Exercise — Lines with the word "down" in them are the ones to copy from the records.

Dataset excerpts —
◆ ◆ ◆ ◆ ◆ ◆ ◆

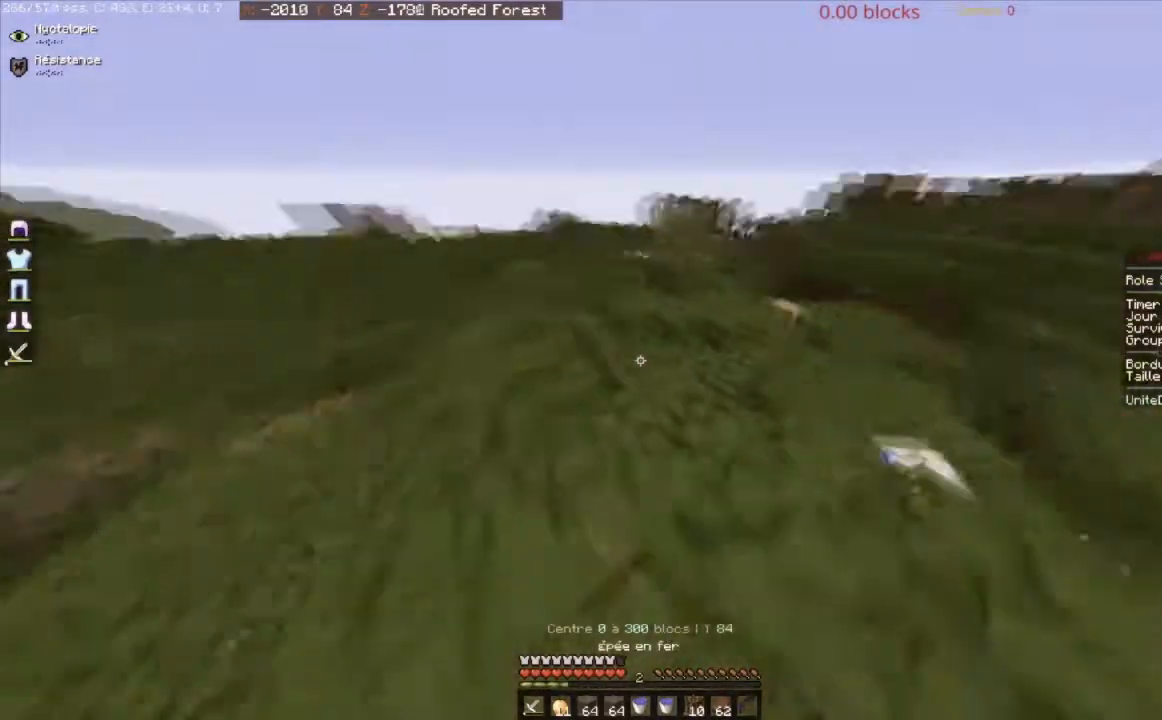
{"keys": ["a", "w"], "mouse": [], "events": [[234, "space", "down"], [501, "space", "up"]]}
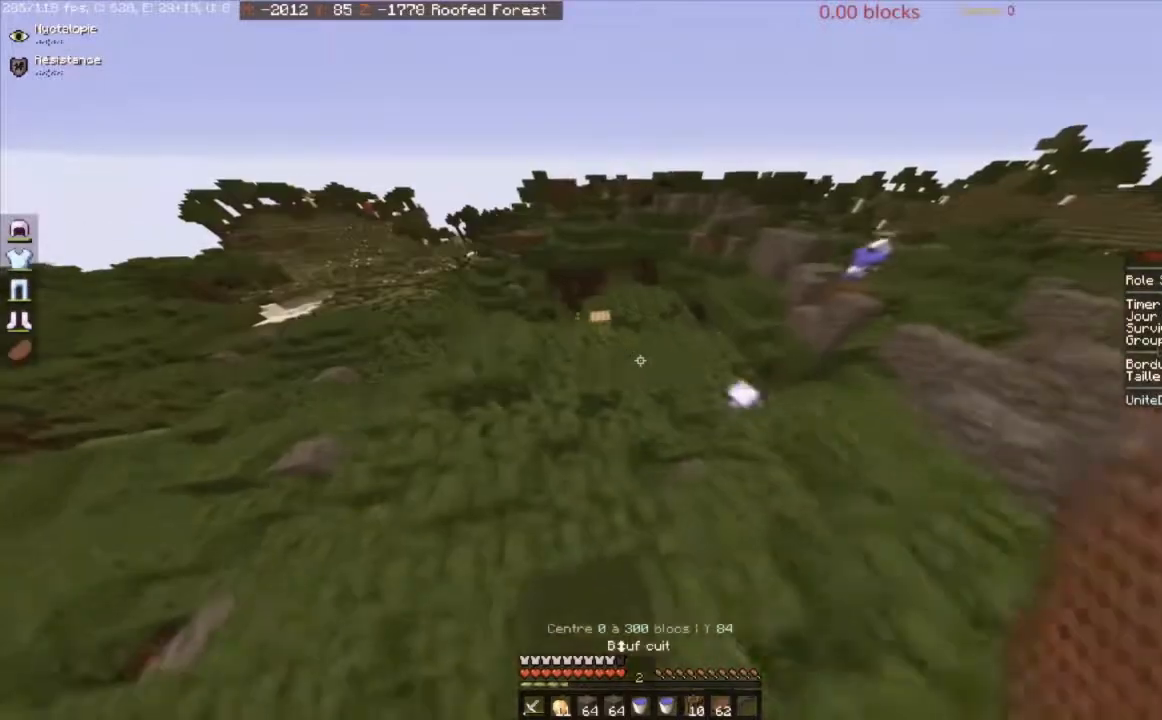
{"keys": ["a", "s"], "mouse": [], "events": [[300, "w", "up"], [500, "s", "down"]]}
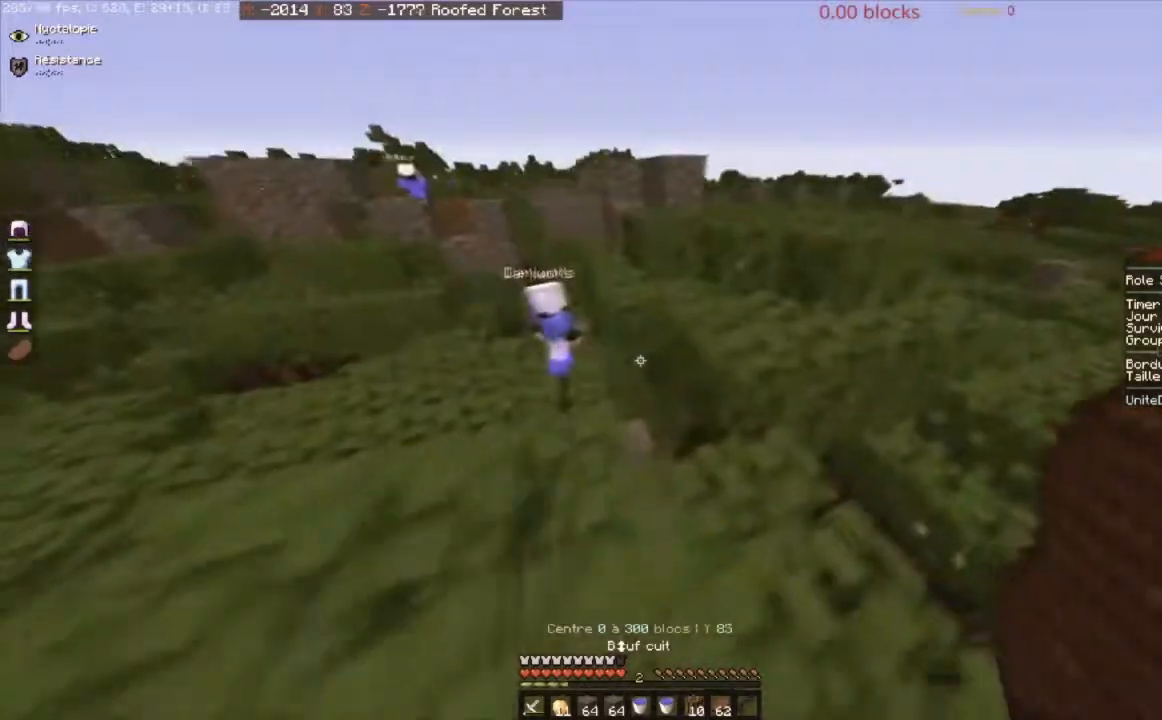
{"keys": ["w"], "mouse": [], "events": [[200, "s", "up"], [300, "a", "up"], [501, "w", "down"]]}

◆ ◆ ◆ ◆ ◆ ◆ ◆

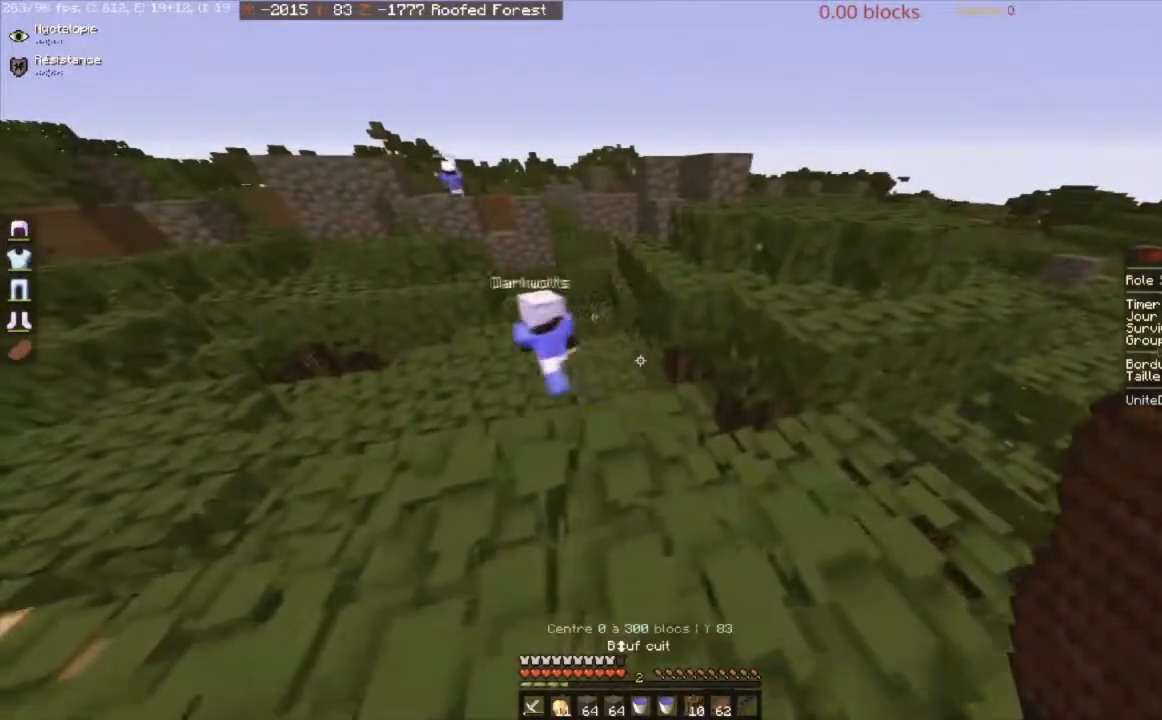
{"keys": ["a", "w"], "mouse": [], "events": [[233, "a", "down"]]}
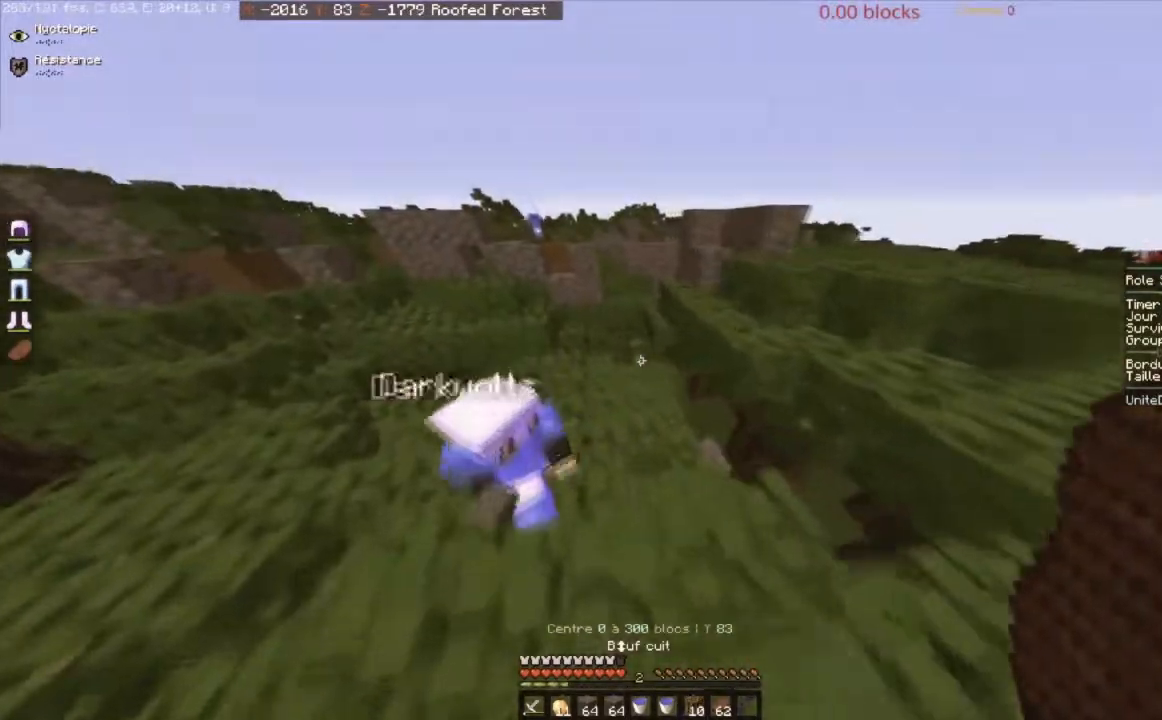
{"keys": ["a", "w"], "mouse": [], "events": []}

◆ ◆ ◆ ◆ ◆ ◆ ◆

Answer for this exercise —
{"keys": ["a", "w"], "mouse": [], "events": [[234, "space", "down"], [501, "space", "up"]]}
{"keys": ["a", "s"], "mouse": [], "events": [[300, "w", "up"], [500, "s", "down"]]}
{"keys": ["w"], "mouse": [], "events": [[200, "s", "up"], [300, "a", "up"], [501, "w", "down"]]}
{"keys": ["a", "w"], "mouse": [], "events": [[233, "a", "down"]]}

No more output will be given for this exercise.